Menonton Drakor, Drama Korea, memang menarik walau tidak langsung berhubungan dengan cermin-cermin itu. Drakor itu bisa menginspirasi dari para artisnya yang cantik-cantik dan pastinya bentuk alis matanya indah-indah. Cermin yang ada di meja rias bisa jadi berguna sebagai sarana untuk membandingkan bentukan alis mata dengan ingatan alis mata artis Drakor yang cakep itu. Di depan cermin itu segala komen bisa muncul dan semuanya terarah untuk menciptakan alis yang terbaik. Cermin bisa jadi alat untuk terus meningkatkan mutu bentuk alis mata. Di Drakor itu, ada juga sutradaranya yang bisa dibuat panutan. Sutradara yang bisa hidup banyak uang dari drama-drama yang diciptakannya. Sutradara itu juga bisa menginspirasi untuk bisa memampukan membuat drama berjilid-jilid dengan judul “Aku yang Terzolimi”. Setiap komen yang muncul di depan cermin itu bisa didramakan sebagai upaya zolim terhadap yang sudah berupaya menggambar alis. Di satu jilid drama itu bisa juga ada cerita tentang saya sebagai kepala keluarga diminta untuk membuat peraturan bahwa tidak boleh ada yang komen tentang alis yang sudah dibuat. Komen adalah zolim, karena mereka sudah berusaha, katanya semua usaha itu harus dihargai.

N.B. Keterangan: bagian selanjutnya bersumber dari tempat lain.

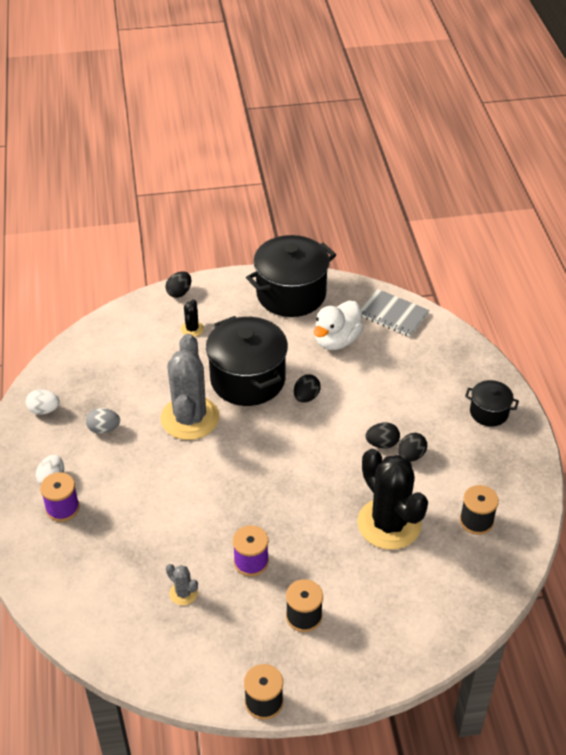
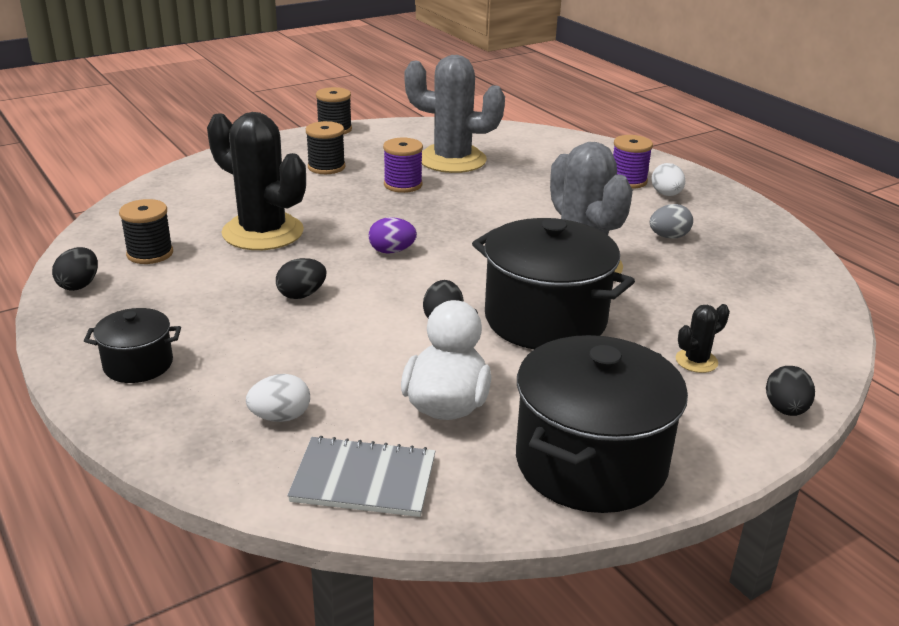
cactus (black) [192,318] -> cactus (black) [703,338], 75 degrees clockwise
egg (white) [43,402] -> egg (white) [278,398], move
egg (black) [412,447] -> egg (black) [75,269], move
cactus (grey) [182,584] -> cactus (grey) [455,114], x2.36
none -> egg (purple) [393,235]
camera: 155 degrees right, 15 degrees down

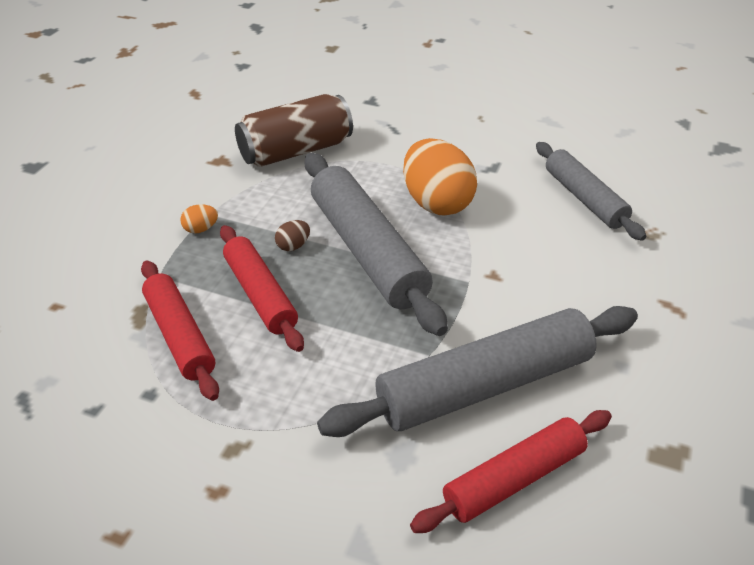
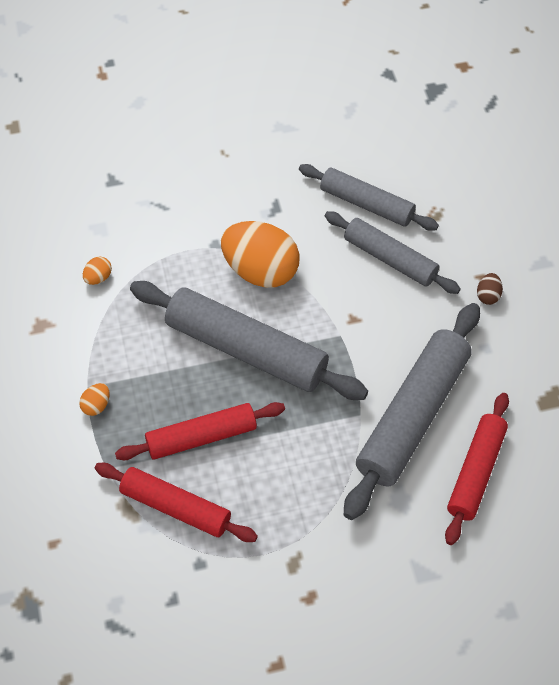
can (brown) [294,130] -> egg (orange) [97,270]
egg (brown) [292,235] -> egg (brown) [490,289], move
rolling pin (red) [262,288] -> rolling pin (red) [200,431], 45 degrees counterclockwise
none -> rolling pin (grey) [393,252]
camera: 35 degrees left, 15 degrees up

Kalau ada yang ngeyel  bilang aturan “Segala sesuatu harus merupakan persembahan yang terbaik”, maka drama itu akan bilang, “Itu khan kalau urusan menyanyi mempersembahkan pujian buat Tuhan di Gereja, ini lho cuma urusan gambar alis, jadi gak ada poin yang terbaik buat Tuhan-Tuhan an”. Bisa jadi ada episode drama tentang alis salah gambar, yang karena gak dikomen di rumah kemudian jadi komen orang lain saat jalan di Mall. Nah ini malah bisa menciptakan drama jilid baru, ya bikin saja jilid episode memasukkan pasal di amendasi UUD’45 bahwa komen tentang alis orang itu kriminal dan subversif. Alasannya, amendasi Tager GKI aja bisa masa amendasi UUD’45 gak bisa?

 

Cermin memang belum tentu baik kehadirannya. Menjadi cermin bisa dihargai, bisa juga dilaknati. Nenek dan moyang sudah berpengalaman dengan menghadirkan jargon, ”Buruk muka, cermin dibelah”. Memang dari pada saya menyuruh susah-susah belajar menggambar alis dan belum lagi biaya beli segala alat-alatnya, mending buat drama: zolim kalau komen! Tapi sanggupkah saya menanggung beban ghibah orang tentang  mutu alis mata keluarga saya? Rasanya saya akan memilih menegakkan nilai, semua harus dikerjakan dengan usaha maksimal untuk tercapainya mutu yang terbaik. Kalau hari ini standar itu masih segitu, ya besok atau lusa atau mendatang pasti tercapai, karena saya juga perlu waktu untuk terus belajar. Dunia akan makin baik kalau saya di depan cermin itu mau mendengarkan semua komen yang muncul. Lagi-lagi tentang berubah oleh pembaharuan budi.